Ouch! Why is GBP / USD turning this back?

 Pound Sterling continues to experience falling values ​​at the opening of trading in the Asian session today following the decline that has been in effect in the previous session. What happened?

The situation before this gave hope to the breeders of the Brexit negotiations, but now it is again tainted by unfavorable reports that have tarnished the confidence of the breeders.

The European Union (EU) leader asked the European Union to lay out a no-deal Brexit draft to stock up on the worst case scenario of a negotiation decision.

The EU kingdom is seen as increasingly disappointed by trade, safety and maritime issues that continue to fail to reach agreement.

In fact, it can be seen the reaction of traders in the market on the chart of the GBP / USD pair where the price has rebounded after testing the high level of 1.33000 in the resistance zone in the New York session.

Prior to that in the European session, prices have triumphantly flaunted gains after UK inflation data posted a good reading.
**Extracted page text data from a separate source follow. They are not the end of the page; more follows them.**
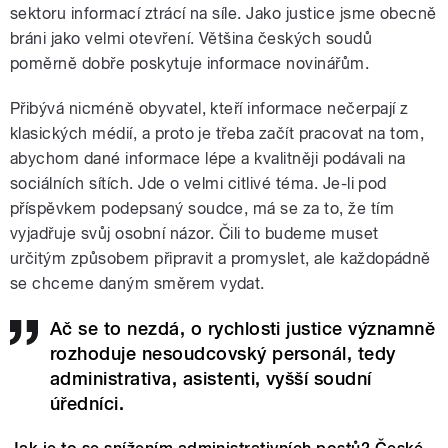
sektoru informací ztrácí na síle. Jako justice jsme obecně
bráni jako velmi otevření. Většina českých soudů
poměrně dobře poskytuje informace novinářům.
Přibývá nicméně obyvatel, kteří informace nečerpají z
klasických médií, a proto je třeba začít pracovat na tom,
abychom dané informace lépe a kvalitněji podávali na
sociálních sítích. Jde o velmi citlivé téma. Je-li pod
příspěvkem podepsaný soudce, má se za to, že tím
vyjadřuje svůj osobní názor. Čili to budeme muset
určitým způsobem připravit a promyslet, ale každopádně
se chceme daným směrem vydat.
Ač se to nezdá, o rychlosti justice významně
rozhoduje nesoudcovský personál, tedy
administrativa, asistenti, vyšší soudní
úředníci.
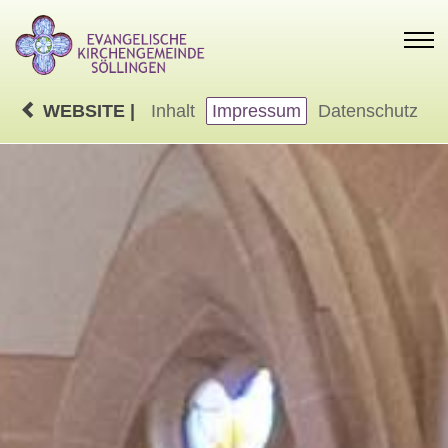
WEBSITE |
Inhalt
Impressum
Datenschutz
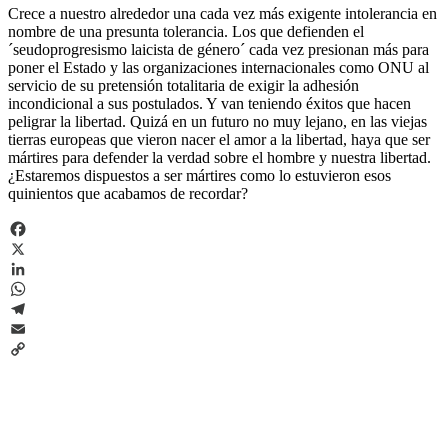
Crece a nuestro alrededor una cada vez más exigente intolerancia en
nombre de una presunta tolerancia. Los que defienden el
´seudoprogresismo laicista de género´ cada vez presionan más para
poner el Estado y las organizaciones internacionales como ONU al
servicio de su pretensión totalitaria de exigir la adhesión
incondicional a sus postulados. Y van teniendo éxitos que hacen
peligrar la libertad. Quizá en un futuro no muy lejano, en las viejas
tierras europeas que vieron nacer el amor a la libertad, haya que ser
mártires para defender la verdad sobre el hombre y nuestra libertad.
¿Estaremos dispuestos a ser mártires como lo estuvieron esos
quinientos que acabamos de recordar?
Facebook
X
LinkedIn
WhatsApp
Telegram
Email
Copy
Link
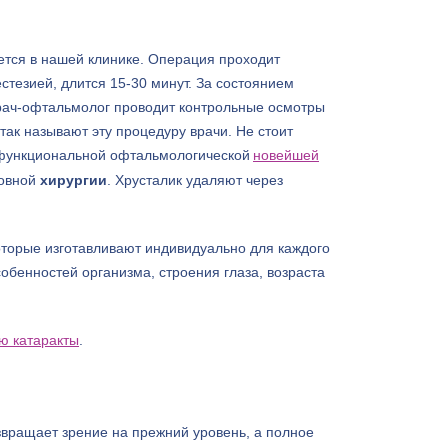
ется в нашей клинике. Операция проходит
стезией, длится 15-30 минут. За состоянием
врач-офтальмолог проводит контрольные осмотры
ак называют эту процедуру врачи. Не стоит
офункциональной офтальмологической
новейшей
шовной
хирургии
.
Хрусталик удаляют через
которые изготавливают индивидуально для каждого
собенностей организма, строения глаза, возраста
ю катаракты
.
звращает зрение на прежний уровень, а полное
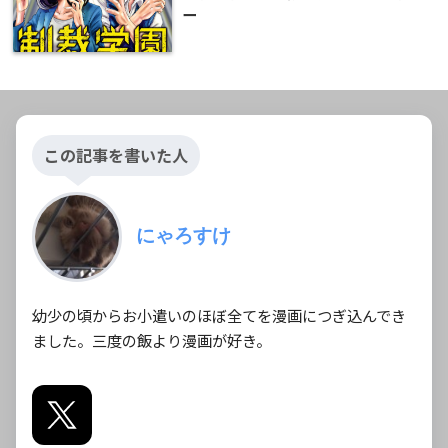
ー
この記事を書いた人
にゃろすけ
幼少の頃からお小遣いのほぼ全てを漫画につぎ込んでき
ました。三度の飯より漫画が好き。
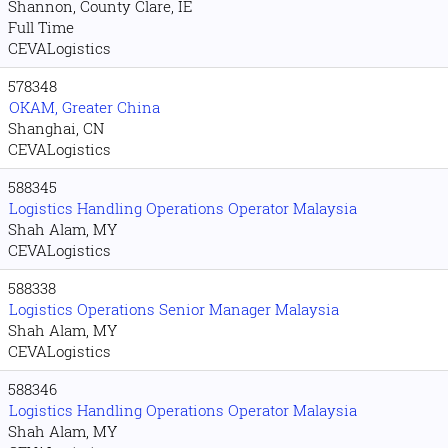
Shannon, County Clare, IE
Full Time
CEVALogistics
578348
OKAM, Greater China
Shanghai, CN
CEVALogistics
588345
Logistics Handling Operations Operator Malaysia
Shah Alam, MY
CEVALogistics
588338
Logistics Operations Senior Manager Malaysia
Shah Alam, MY
CEVALogistics
588346
Logistics Handling Operations Operator Malaysia
Shah Alam, MY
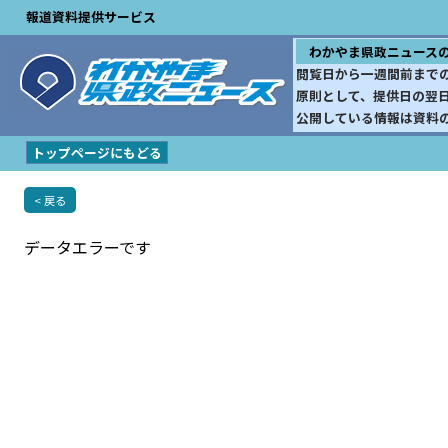
報道資料提供サービス
わかやま県政ニュース
閲覧日から一週間前まで
原則として、提供日の翌
公開している情報は資料
トップページにもどる
< 戻る
データエラーです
However, bulls are unsuccessful for long before a decline is seen in the next session.

Continued in the Asian session this morning, the price continues to make a decline below the support level of the Moving Average 50 (MA50) on the frame of the 1 hour period which signals the beginning of a change in the bearish trend.

A decline is expected to head to the support zone in the 1.32000-1.31500 price range before signaling the direction of the next move.

Should the lower slide continue, the price support zone is seen at around 1.30600.

However, if the price is still successful in continuing its original rise, the resistance zone of 1.33000 will be tested once again with the price forecast to break it.

A higher hike will record a new 11-week high-profile chance of reaching a level of 1.35 000.